Early Running Browns

Early Running Browns

Mature brown trout run to spawning areas each fall. And you can catch these fall-run browns weeks earlier than most anglers think—sometimes months earlier. I told my clients this as we walked down a steep hill toward some of the better water on Nameless River in Wyoming (you didn’t think I’d give up one of my best autumn fishing spots, did you?), and I could tell they were a little suspicious. In fact, I could hear them muttering: “It’s Labor Day weekend. We’re miles upstream of Big Famous River, where the browns that spawn in this river come from. Hell, we’re even upstream of where we’ve caught big browns in this river before, in late October. This guide is trying to put one over on us.”

Part of the cause of their thinking was that the trip had started as an Oh Crap day. One example of an Oh Crap day is when Big Famous River produces a single nine-inch brown on a Prince Nymph in three hours when you expected the river to produce big fish on dry flies. One must nip Oh Crap days in the bud and go elsewhere. So on the day in question, we bailed out and drove to a less-famous stream that most people know to hold eight-inch fish. Fun, but not the sort of place a guide takes experienced clients without a good reason.

The reason? This river gets its first push of fall-run browns (henceforth called “runners”) sometime in August, or two months before they spawn and a month before most people think to target them.

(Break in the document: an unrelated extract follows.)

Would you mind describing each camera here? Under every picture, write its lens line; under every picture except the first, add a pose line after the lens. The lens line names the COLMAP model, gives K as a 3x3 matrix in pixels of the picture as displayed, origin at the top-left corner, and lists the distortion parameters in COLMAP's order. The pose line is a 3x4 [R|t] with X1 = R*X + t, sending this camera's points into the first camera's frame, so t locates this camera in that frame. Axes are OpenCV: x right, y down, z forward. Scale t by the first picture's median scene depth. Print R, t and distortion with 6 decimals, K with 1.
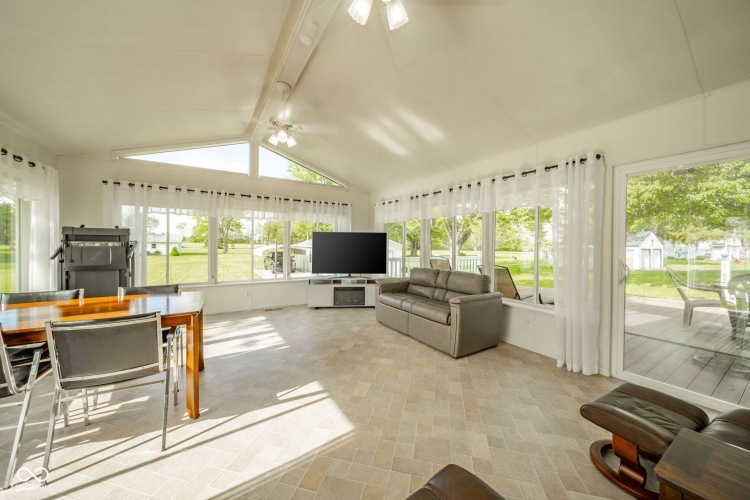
lens RADIAL K [[282.3, 0, 400.7], [0, 282.3, 247.2], [0, 0, 1]] dist [-0.000449, -0.000117]
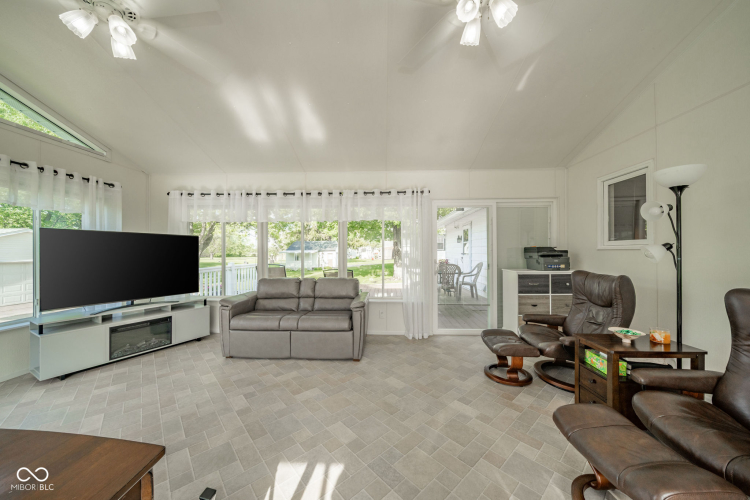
lens RADIAL K [[259.5, 0, 377.2], [0, 259.5, 252.5], [0, 0, 1]] dist [-0.000477, -0.000071]
pose [[0.571490, -0.015841, 0.820456, -0.396199], [0.015734, 0.999841, 0.008346, -0.007209], [-0.820458, 0.008139, 0.571649, 0.287865]]
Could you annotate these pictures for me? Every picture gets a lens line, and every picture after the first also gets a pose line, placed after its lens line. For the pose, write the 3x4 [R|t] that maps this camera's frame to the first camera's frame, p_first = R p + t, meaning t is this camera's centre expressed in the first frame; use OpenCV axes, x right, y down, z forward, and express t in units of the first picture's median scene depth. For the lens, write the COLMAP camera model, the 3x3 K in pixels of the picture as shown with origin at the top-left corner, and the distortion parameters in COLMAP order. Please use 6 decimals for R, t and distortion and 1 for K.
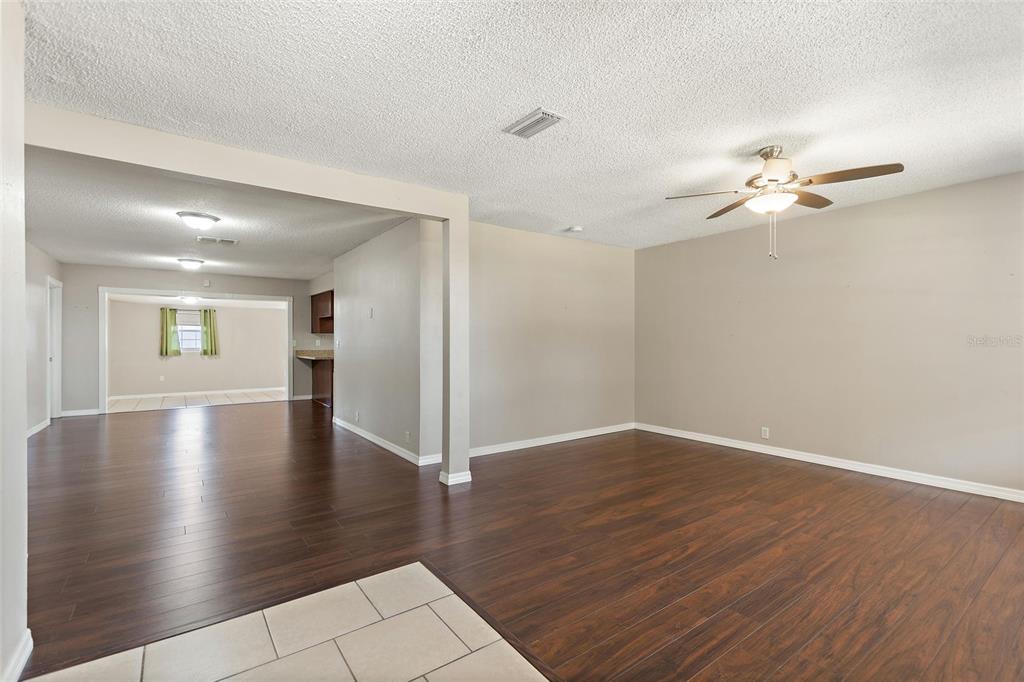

Early runners are never as numerous as their cousins later in the fall, and catching them requires different tactics than it will in October. However, it’s worth the effort, because you’ll have the opportunity to catch large trout; and targeting browns just as they start their spawning runs does not carry the ethical concerns that targeting them later in the fall does. (Many anglers choose not to pursue fish on spawning beds.) Not only are early runners usually found in deep water (rather than exposed in shallow water defending their redds); they’re not even sexually mature yet. In these respects, they are the trout analogues to early season bass, as they are working their way toward the shallow water where they’ll build their redds, but are nowhere near spawning form.
 

Wiese's Four Feather (Photo by Ted Fauceglia)

Hook: Dai-Riki 060 or other nymph hook sizes 10 to 18

Bead: Gold

Thread: 6/0 to 8/0 brown

Tail: Lemon wood duck

Abdomen: Natural ostrich herl

Rib: Small or medium gold or copper wire

Wingcase: Pheasant tail over gold, root beer or copper Krystal Flash

Thorax: Peacock herl

Legs: Pheasant tail and Krystal Flash

Early Runner Rivers
There are three primary factors that suggest a river will start getting early runners. First is good water quality in late summer and early fall. The best rivers are colder and more highly oxygenated than the waters into which they feed. When runners have higher-quality water to run into than the stuff they spend most of their lives in, they have a reason to start migrating early.

Next factor: No matter how good the water quality is, browns won’t run early if they don’t have good cover in the spawning streams. While the low light and gray skies of October and November give browns security, late August and early September feature brighter skies and higher temperatures. Rivers that lack cover and shelter simply won’t get much of a run until late in the season.